L'anime tranche consi­dé­ra­ble­ment avec les autres oeuvres de la man­ga­ka sur le plan du scé­na­rio puisque l'heure n'est pas au co­mique mais au tra­gique. Tour­née da­van­tage sur la psy­cho­lo­gie des per­son­nages et les drames hu­mains que sur l'ac­tion, Mer­maid Fo­rest ap­pa­raît dès lors comme une série fan­tas­tique assez sombre. Il faut dès lors por­ter une at­ten­tion par­ti­cu­lière aux per­son­nages prin­ci­paux, ce que fait Ta­ka­ha­shi pour Yuta, lui don­nant un fond qui per­met de com­prendre cha­cune de ses ré­ac­tions. Le jeune homme s'ap­pro­chant des 500 ans, on le verra ainsi dans des his­toires sur­ve­nues à dif­fé­rentes époques qui ap­portent un charme his­to­rique et de l'ori­gi­na­li­té à une his­toire an­crée dans le pré­sent et pour­tant sur­na­tu­relle. En effet, Ru­mi­ko Ta­ka­ha­shi trouve là un for­mi­dable sujet pour re­pré­sen­ter les mythes ja­po­nais, celle de la si­rène en par­ti­cu­lier. On est loin de la ver­sion oc­ci­den­tale puisque ces créa­tures sont dé­mo­niaques et mons­trueuses, tout comme les hu­mains ayant mangé leur chair. L'anime offre alors son lot de monstres hi­deux et de gore. Oui, cette oeuvre n'est as­su­ré­ment pas pour le pu­blic ha­bi­tuel de l'au­teur (quoique Inu Yasha s'en rap­proche). On re­gret­te­ra juste la ré­pé­ti­ti­vi­té des his­toires, où l'on ren­contre tou­jours une fa­mille qui pos­sède des restes de si­rène qu'elle uti­lise à mau­vais es­cient, et le fait que Mana soit at­teinte par le syn­drome Kim Bauer (je me pro­mène et je tombe in­évi­ta­ble­ment sur des psy­cho­pathes).

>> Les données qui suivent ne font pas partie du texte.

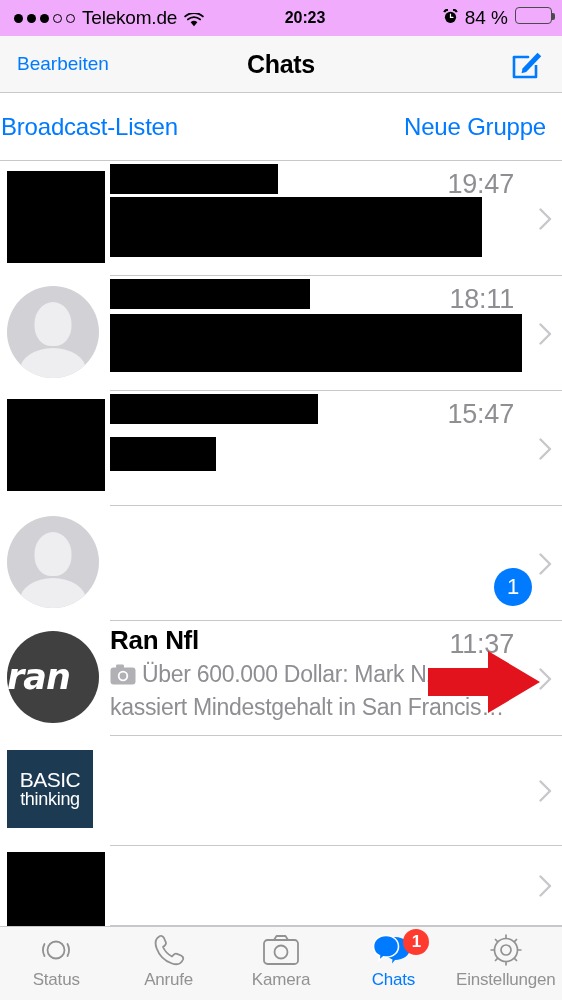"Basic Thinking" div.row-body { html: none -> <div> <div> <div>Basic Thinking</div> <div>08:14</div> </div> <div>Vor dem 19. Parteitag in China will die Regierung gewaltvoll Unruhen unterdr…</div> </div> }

On re­trouve avec plai­sir le style gra­phique de Ru­mi­ko Ta­ka­ha­shi, Yuta ayant d'ailleurs un faux air de Ryoga, bien mis en avant par une ani­ma­tion soi­gnée. Les des­si­na­teurs ont fait un ef­fort au ni­veau des dé­tails his­to­riques et des cou­leurs pour rendre l'anime en­core plus at­trac­tive, en par­ti­cu­lier sur le on­zième épi­sode. On est à chaque fois trans­por­té dans un uni­vers dif­fé­rent et tou­jours in­quié­tant. Les tons sombres, par­fois très contras­tés par un blanc an­gé­lique, et la mu­sique an­gois­sante viennent ren­for­cer cet effet. Le dou­blage est de qua­li­té, uni­que­ment dis­po­nible en ja­po­nais, et on a juste le droit aux sous-​titres fran­çais et néer­lan­dais qui ne sont d'ailleurs pas exempts de fautes d'or­tho­graphe. Les bonus sont som­maires avec les ha­bi­tuelles bandes-​an­nonces de l'édi­teur et une ga­le­rie de des­sins.

 

 


La ver­sion anime de Mer­maid Fo­rest
fait hon­neur au manga de Ru­mi­ko Ta­ka­ha­shi puisque l'ani­ma­tion est les gra­phismes sont de qua­li­té, bien aidés par un scé­na­rio tra­vaillé. Les fans des oeuvres les plus connues de la man­ga­ka de­vraient trou­ver là un nou­veau ter­rain de jeu, certes moins co­mique mais tout aussi pre­nant.